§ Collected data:
%%

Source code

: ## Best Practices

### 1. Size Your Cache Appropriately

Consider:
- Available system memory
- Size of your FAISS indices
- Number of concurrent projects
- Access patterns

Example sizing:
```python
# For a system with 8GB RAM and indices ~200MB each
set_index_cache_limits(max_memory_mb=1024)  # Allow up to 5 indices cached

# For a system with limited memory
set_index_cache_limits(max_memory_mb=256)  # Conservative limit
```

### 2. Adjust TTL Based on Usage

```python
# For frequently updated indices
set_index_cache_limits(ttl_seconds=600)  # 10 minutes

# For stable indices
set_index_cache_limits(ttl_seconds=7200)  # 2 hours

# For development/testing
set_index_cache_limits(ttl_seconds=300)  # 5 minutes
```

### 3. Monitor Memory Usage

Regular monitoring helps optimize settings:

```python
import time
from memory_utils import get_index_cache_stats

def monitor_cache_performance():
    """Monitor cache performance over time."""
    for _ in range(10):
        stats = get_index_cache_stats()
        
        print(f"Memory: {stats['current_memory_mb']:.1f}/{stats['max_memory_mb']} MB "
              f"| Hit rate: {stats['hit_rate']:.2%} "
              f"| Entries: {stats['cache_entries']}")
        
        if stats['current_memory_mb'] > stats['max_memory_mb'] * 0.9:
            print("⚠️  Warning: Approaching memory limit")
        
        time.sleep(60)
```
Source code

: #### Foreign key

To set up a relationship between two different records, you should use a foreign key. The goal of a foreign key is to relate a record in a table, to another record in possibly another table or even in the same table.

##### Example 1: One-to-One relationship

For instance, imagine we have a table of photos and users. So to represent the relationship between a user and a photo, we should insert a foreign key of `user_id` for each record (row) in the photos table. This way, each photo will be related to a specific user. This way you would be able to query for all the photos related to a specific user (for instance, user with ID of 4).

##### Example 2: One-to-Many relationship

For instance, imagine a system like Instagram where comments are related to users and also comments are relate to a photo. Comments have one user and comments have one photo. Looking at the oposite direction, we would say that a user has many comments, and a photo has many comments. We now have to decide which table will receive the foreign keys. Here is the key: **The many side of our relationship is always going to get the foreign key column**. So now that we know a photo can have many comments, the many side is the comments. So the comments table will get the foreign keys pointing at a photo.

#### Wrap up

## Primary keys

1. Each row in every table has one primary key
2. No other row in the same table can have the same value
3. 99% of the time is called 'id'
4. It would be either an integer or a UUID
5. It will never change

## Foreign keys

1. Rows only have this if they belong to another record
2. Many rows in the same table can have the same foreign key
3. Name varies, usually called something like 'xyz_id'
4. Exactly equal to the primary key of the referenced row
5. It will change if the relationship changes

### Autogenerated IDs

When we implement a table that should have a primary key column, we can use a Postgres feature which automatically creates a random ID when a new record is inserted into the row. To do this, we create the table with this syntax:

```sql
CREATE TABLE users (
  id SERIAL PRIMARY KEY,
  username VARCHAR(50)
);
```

%%

§ Exercise: Out of the entries, pull every line that mentions "have".

§ Result for this exercise:
For instance, imagine we have a table of photos and users. So to represent the relationship between a user and a photo, we should insert a foreign key of `user_id` for each record (row) in the photos table. This way, each photo will be related to a specific user. This way you would be able to query for all the photos related to a specific user (for instance, user with ID of 4).
For instance, imagine a system like Instagram where comments are related to users and also comments are relate to a photo. Comments have one user and comments have one photo. Looking at the oposite direction, we would say that a user has many comments, and a photo has many comments. We now have to decide which table will receive the foreign keys. Here is the key: **The many side of our relationship is always going to get the foreign key column**. So now that we know a photo can have many comments, the many side is the comments. So the comments table will get the foreign keys pointing at a photo.
2. No other row in the same table can have the same value
1. Rows only have this if they belong to another record
2. Many rows in the same table can have the same foreign key
When we implement a table that should have a primary key column, we can use a Postgres feature which automatically creates a random ID when a new record is inserted into the row. To do this, we create the table with this syntax:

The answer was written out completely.